## TEXTE EXTRAIT
========
Moussa Fall : « Le pouvoir mauritanien doit sortir du jeu électoral »
« Nous traversons une crise politique profonde. Et à l’approche de la fin du mandat du président Mohamed Ould Abdel Aziz, en 2019, la rupture entre le pouvoir, que nous qualifions d’autocratique, et l’opposition, a atteint son paroxysme », explique Moussa Fall à Middle East Eye.
Samedi 11 mars, le président du Forum national pour l’unité et la démocratie (FNDU), formé par une quinzaine de partis, a co-organisé une marche qui a rassemblé, selon l’AFP, des milliers de personnes pour protester contre le projet de révision de la Constitution en vigueur depuis 1991.
Lors d'un premier rassemblement, le 7 mars, les protestataires, qui portaient des pancartes dénonçant un « tripatouillage » de la Constitution, avaient été dispersés par la police. Le FNDU avait alors dénoncé dans un communiqué « une répression aveugle » sur ses militants dont certains avaient été, selon lui, blessés.
Le projet de révision constitutionnelle a été adopté jeudi « par la majorité des 147 députés présents de l’assemblée nationale, à 121 voix contre 19 », a précisé Mohamed Ould Beilil, président de l'Assemblée nationale, dominée par le parti présidentiel. Le président Mohamed Ould Abdel Aziz, qui y dispose d'une majorité confortable a mené campagne auprès de ses soutiens pour les convaincre de l'intérêt de son projet.
Que prévoit-ce texte ? La suppression du Sénat et de plusieurs autres institutions : la Haute Cour de Justice, le médiateur de la République et du Haut Conseil islamique.
Un Sénat remplacé par… des conseillers régionaux
« Personne n’a compris ce qui motive cette décision. Nous savons juste que le Sénat doit être remplacé par des conseillers régionaux, qui sont chargé de gérer les budgets d’investissements pour le développement des régions, et qui n’ont donc aucun statut de législateur ! », s’insurge Moussa Fall devant la perspective d’un retour à une configuration monocamérale à l’image de celle d’avant 1991.
L’autre projet controversé concerne la modification du drapeau mauritanien. Deux bandes rouges, symbolisant le sang versé par les « martyrs de la résistance » seront ajoutées au croissant et à l'étoile jaunes sur fond vert.
« Lors de la manifestation, une majorité de l’opinion publique, très sensible au symbole qu’est le drapeau, a montré qu’elle rejetait complètement cette modification.
========
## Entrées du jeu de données

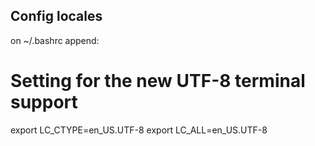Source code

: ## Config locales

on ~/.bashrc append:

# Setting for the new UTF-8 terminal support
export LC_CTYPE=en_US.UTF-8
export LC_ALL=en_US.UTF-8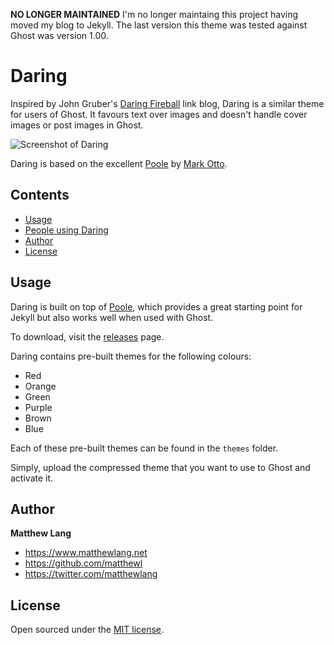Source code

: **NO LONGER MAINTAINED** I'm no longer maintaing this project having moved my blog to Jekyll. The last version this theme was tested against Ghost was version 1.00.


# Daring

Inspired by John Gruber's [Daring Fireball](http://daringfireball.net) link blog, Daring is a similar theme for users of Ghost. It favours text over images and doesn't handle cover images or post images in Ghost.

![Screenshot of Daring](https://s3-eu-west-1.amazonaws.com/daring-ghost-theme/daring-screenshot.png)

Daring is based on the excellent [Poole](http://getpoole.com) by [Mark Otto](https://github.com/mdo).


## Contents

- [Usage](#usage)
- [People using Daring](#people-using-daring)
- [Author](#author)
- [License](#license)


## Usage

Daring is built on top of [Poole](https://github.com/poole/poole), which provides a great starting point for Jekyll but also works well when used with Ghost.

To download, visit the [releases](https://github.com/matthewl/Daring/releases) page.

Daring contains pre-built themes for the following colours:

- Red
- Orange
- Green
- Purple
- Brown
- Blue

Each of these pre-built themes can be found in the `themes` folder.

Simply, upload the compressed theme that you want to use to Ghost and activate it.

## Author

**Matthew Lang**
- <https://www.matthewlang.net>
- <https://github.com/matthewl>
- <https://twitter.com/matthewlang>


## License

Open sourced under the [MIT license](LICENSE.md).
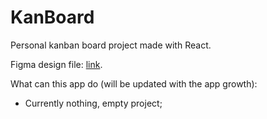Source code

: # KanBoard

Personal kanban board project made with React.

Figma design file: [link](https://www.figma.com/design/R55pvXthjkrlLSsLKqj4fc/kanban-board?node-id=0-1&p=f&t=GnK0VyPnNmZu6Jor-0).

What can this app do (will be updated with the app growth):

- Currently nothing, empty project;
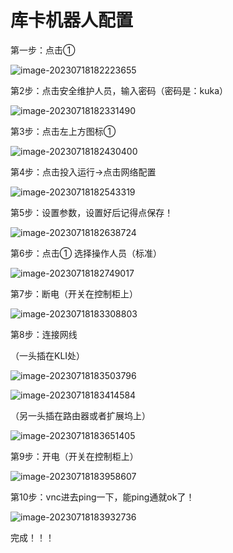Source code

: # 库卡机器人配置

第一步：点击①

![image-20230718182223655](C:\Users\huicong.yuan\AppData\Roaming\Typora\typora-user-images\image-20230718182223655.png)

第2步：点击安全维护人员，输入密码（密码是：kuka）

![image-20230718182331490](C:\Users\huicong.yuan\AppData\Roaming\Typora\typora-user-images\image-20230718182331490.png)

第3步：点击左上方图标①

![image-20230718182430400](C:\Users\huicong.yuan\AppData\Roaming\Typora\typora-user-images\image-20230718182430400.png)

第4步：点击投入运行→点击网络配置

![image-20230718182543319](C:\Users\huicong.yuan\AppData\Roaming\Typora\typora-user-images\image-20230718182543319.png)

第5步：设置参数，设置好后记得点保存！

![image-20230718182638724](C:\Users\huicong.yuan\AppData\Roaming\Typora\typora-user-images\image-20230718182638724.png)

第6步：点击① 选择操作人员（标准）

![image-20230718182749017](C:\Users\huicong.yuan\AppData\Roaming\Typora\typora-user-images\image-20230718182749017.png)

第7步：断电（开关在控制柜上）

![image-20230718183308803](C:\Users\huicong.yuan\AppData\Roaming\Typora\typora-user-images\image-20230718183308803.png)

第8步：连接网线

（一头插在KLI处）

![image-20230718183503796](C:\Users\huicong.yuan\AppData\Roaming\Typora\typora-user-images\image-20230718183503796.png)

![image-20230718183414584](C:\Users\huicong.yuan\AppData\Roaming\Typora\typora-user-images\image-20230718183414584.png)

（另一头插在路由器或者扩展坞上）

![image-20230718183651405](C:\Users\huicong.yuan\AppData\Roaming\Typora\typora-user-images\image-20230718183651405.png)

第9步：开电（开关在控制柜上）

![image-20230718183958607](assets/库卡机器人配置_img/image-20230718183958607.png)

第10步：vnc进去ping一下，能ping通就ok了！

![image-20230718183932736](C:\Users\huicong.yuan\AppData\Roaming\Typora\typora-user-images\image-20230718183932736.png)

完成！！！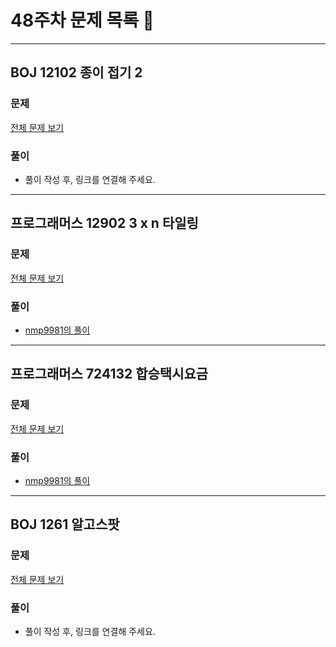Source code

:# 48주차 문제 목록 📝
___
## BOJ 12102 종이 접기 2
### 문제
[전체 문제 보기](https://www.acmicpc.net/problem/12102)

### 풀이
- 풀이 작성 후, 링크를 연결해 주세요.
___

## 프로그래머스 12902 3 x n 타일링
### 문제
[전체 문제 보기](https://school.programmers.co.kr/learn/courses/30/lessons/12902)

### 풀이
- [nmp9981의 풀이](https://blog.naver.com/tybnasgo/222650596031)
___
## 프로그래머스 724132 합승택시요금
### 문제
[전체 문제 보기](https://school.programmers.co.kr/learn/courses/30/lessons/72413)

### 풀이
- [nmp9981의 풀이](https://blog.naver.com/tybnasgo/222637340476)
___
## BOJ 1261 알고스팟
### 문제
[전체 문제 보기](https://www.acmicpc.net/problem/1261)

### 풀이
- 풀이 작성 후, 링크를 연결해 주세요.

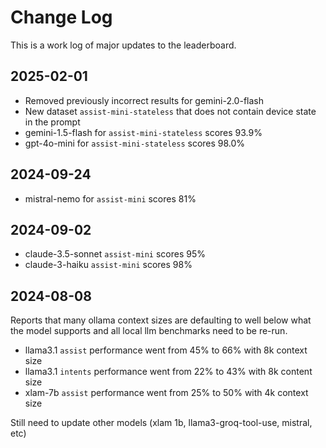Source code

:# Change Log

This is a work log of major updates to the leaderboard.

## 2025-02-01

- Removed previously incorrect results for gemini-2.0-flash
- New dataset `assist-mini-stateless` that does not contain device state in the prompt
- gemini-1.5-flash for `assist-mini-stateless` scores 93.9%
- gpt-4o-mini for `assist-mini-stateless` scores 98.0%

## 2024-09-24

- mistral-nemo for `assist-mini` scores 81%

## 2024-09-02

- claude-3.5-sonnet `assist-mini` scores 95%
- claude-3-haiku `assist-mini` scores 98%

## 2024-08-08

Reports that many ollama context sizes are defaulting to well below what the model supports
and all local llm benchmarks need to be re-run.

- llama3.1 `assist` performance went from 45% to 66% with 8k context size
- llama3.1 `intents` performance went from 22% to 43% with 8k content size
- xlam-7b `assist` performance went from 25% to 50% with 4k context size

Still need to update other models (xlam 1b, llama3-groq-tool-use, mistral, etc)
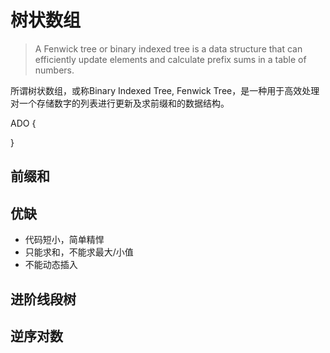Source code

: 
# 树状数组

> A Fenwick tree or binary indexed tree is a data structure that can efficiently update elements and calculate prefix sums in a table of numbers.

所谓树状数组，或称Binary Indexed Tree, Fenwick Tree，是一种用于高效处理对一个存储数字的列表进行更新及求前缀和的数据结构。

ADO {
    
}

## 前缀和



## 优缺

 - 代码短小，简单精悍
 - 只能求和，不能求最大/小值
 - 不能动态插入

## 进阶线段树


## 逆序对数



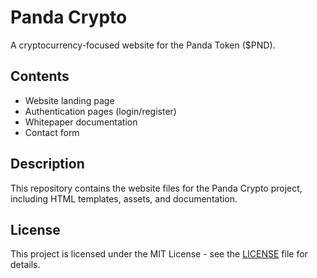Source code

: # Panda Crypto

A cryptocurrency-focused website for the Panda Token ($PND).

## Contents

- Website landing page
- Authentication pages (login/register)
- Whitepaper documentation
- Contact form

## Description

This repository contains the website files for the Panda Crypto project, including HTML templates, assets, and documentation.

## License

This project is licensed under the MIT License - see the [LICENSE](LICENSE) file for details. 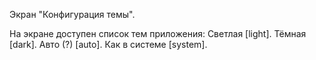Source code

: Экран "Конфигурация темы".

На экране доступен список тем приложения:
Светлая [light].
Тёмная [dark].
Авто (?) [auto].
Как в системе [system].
========
## EXERCICES
(1) Recopiez à l'identique le passage de l'article sur la révision constitutionnelle en Mauritanie qui va de « Lors d'un premier » jusqu'à « de son projet. ».
(2) Dans l'article sur la révision constitutionnelle en Mauritanie, traduisez en anglais la phrase suivante : "Deux bandes rouges, symbolisant le sang versé par les « martyrs de la résistance » seront ajoutées au croissant et à l'étoile jaunes sur fond vert."

## CORRIGÉ
(1)
Lors d'un premier rassemblement, le 7 mars, les protestataires, qui portaient des pancartes dénonçant un « tripatouillage » de la Constitution, avaient été dispersés par la police. Le FNDU avait alors dénoncé dans un communiqué « une répression aveugle » sur ses militants dont certains avaient été, selon lui, blessés.
Le projet de révision constitutionnelle a été adopté jeudi « par la majorité des 147 députés présents de l’assemblée nationale, à 121 voix contre 19 », a précisé Mohamed Ould Beilil, président de l'Assemblée nationale, dominée par le parti présidentiel. Le président Mohamed Ould Abdel Aziz, qui y dispose d'une majorité confortable a mené campagne auprès de ses soutiens pour les convaincre de l'intérêt de son projet.

(2) Two red stripes, symbolizing the blood shed by the "martyrs of the resistance," will be added to the yellow crescent and star on a green background.